Fail Faster ForeverOriginally uploaded by
preachertomThat's my proof copy in the picture. It'll look a little different when done, but not much. The book is called "Fail Faster Forever."
I jotted possible titles in my journal and brainstormed them with Sara and friends all along. While many of the individual phrases or lines from the book lend themselves well to book titles ("Men of Common Awesome," "The Academy Fails," and "Pussy Custard" being some of my personal favorites), in the end I settled on "Fail Faster Forever" not because any character says those words, but because I repeated them to myself like a mantra while working since the conception of the project.
I tried to accept all my failures and to leave each page a record of mistakes and accidents. I got rid of penciling so I could work faster and experiment with trusting my drawing hand. I was forced to accept gross errors of anatomy and perspective. The lettering moves from illegible to sloppy at best, depending on my mood that day and whether I was lettering on public transit. I tried to never consult old pages -- characters change hair and drawing styles, props disappear, backgrounds mutate. Five hundred pages of this is a marathon. Failing over and over every day. Looking down and being able to place the mistakes of today in a kind of cosmology with the hundreds of pages of ugliness I created the weeks before. The story exploring and evolving in new tangents constantly, losing its place in any mental outline I kept and frequently getting bogged down in dozens of pages of argument while I chewed on an idea.

TASKS TO CARRY OUT:
1) In the post about the book "Fail Faster Forever," what did the author drop from the process in order to work faster?
2) From the post about the book "Fail Faster Forever," reproduce word for word the part that opens with the words containing "I jotted possible" and closes with "of the project.".
3) Extend the post about the book "Fail Faster Forever," picking up right after its final sentence.
The stored data plays no part in any of this.

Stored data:
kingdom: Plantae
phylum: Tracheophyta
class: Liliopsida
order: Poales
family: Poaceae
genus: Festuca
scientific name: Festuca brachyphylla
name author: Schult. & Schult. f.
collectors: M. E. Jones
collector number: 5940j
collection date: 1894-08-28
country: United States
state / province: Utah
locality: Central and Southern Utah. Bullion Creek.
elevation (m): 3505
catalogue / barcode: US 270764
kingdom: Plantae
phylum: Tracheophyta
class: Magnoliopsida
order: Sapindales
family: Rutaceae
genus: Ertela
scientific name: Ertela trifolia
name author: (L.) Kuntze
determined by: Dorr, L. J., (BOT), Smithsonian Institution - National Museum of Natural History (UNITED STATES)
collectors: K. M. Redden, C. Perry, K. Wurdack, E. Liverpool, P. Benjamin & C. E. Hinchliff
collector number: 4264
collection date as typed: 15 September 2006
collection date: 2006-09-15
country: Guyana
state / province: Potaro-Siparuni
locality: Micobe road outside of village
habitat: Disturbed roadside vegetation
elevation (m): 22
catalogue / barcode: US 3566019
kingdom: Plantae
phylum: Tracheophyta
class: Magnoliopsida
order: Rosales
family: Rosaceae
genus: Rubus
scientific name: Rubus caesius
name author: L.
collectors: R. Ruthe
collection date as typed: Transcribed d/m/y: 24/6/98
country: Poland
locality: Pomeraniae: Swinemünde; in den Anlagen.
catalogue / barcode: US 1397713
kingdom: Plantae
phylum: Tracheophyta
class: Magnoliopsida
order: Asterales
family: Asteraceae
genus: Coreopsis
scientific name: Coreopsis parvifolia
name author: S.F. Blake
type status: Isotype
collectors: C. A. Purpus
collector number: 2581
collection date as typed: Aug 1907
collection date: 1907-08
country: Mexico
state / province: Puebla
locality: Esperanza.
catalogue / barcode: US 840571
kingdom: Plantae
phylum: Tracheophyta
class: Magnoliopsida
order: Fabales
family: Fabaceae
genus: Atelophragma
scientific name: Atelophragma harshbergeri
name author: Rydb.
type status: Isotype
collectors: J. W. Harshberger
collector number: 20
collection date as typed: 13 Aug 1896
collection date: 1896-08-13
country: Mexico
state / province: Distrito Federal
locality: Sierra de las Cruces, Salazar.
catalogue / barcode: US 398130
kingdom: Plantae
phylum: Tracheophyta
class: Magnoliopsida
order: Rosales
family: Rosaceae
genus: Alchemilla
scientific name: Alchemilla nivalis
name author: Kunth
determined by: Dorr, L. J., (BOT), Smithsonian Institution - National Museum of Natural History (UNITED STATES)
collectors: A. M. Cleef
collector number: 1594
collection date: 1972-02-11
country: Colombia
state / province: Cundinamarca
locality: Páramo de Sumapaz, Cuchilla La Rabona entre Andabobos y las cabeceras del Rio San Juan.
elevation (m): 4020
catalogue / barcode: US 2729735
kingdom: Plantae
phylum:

ANSWERS FOR EACH ITEM:
1) Penciling.

2)
I jotted possible titles in my journal and brainstormed them with Sara and friends all along. While many of the individual phrases or lines from the book lend themselves well to book titles ("Men of Common Awesome," "The Academy Fails," and "Pussy Custard" being some of my personal favorites), in the end I settled on "Fail Faster Forever" not because any character says those words, but because I repeated them to myself like a mantra while working since the conception of the project.

3)
The drawings are a record of the hand and the eye as they moved over the page and the book itself is a record of my mind as I moved through the summer. The question this project begs is, "Why not work on the book for a year or more, work really hard and make something actually good?" The answer is I would have quit around page 30 for another seductive notion of a project. The answer is that I did work really hard, but I worked really hard now -- harder in many new and different ways than I've ever worked on something before. The answer is that it'll never be the summer of 2008 again and I'll never be 27 again, so the book would lose those peculiarities of this mind at this age in this time in this place. The answer is that I draw a 500 page graphic novel this summer so that the next one I draw won't be just good, but better for me having learned by failing.
After a while, failure starts to become a lot like play. I keep warning people that the end of the book fizzles, both to insulate myself from that criticism in advance and to acknowledge that by the last 50 pages or so, I was much more conscious of this being The Ending for The Book and it needed to be Good to justify the money I was going to ask people to pay for it. The sense of play was overtaken by a sense that I needed to salvage what appeared to be creative suicide. So the last 50 pages took the longest to draw, are the least playful, look the most polished but provide the least for me to be excited about (with a few exceptions). It seems fitting, though, that a project rooted in failure has some record of my failing to produce interesting failures, while at the same time succeeding in meeting the book's arbitrary 500 page cap.